:: Exercise instructions ::
Take from the data every line in which the word "text" is found.

:: Data excerpts ::
· · · ·

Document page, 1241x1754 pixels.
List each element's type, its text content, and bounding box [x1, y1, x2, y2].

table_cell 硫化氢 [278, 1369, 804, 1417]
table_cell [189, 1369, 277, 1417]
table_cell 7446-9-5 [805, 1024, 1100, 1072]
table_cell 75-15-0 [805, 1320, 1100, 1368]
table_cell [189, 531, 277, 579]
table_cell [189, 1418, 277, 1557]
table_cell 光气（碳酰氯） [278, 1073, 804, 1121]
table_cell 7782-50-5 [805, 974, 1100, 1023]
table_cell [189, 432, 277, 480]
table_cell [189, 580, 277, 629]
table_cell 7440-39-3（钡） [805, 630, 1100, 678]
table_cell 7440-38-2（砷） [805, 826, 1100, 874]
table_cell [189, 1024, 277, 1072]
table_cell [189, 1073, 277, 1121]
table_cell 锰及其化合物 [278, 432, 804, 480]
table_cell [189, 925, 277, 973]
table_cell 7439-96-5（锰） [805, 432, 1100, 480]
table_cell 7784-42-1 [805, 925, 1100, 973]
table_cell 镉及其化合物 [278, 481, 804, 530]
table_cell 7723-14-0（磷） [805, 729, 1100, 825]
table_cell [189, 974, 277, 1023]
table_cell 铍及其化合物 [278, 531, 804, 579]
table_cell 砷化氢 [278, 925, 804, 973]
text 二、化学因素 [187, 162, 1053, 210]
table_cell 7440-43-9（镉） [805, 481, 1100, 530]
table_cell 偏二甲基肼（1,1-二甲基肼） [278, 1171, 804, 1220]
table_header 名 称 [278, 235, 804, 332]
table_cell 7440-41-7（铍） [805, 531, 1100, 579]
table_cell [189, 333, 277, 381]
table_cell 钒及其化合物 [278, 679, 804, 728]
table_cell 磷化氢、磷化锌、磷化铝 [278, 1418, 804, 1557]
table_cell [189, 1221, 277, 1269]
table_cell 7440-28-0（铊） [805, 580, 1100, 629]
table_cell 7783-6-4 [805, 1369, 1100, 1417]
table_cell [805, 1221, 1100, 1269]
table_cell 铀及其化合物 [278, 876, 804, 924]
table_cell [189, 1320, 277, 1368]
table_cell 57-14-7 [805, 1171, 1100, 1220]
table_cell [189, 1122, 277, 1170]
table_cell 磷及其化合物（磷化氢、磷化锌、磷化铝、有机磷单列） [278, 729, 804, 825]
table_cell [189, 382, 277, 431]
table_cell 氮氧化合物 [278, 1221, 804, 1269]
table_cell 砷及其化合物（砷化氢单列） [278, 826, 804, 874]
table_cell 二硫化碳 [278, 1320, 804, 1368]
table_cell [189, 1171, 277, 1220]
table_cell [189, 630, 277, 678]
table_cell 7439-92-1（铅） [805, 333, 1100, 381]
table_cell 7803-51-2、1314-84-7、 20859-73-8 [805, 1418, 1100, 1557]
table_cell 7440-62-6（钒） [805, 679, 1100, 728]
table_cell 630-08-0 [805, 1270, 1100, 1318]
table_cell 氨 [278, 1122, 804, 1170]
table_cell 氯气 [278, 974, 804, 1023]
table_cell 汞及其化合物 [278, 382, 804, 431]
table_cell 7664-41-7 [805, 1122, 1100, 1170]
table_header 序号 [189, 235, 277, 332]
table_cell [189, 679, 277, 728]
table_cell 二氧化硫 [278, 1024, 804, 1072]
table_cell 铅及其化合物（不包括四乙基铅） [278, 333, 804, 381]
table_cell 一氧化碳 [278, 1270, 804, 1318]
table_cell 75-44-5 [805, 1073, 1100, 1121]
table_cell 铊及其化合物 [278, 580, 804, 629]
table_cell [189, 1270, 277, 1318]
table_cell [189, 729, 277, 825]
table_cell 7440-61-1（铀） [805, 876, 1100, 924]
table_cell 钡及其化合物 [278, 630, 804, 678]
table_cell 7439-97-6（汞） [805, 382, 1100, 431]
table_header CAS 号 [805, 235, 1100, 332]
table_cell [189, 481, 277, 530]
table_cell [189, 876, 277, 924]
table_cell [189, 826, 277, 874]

· · · ·

:: Solution to this exercise ::
List each element's type, its text content, and bounding box [x1, y1, x2, y2].
text 二、化学因素 [187, 162, 1053, 210]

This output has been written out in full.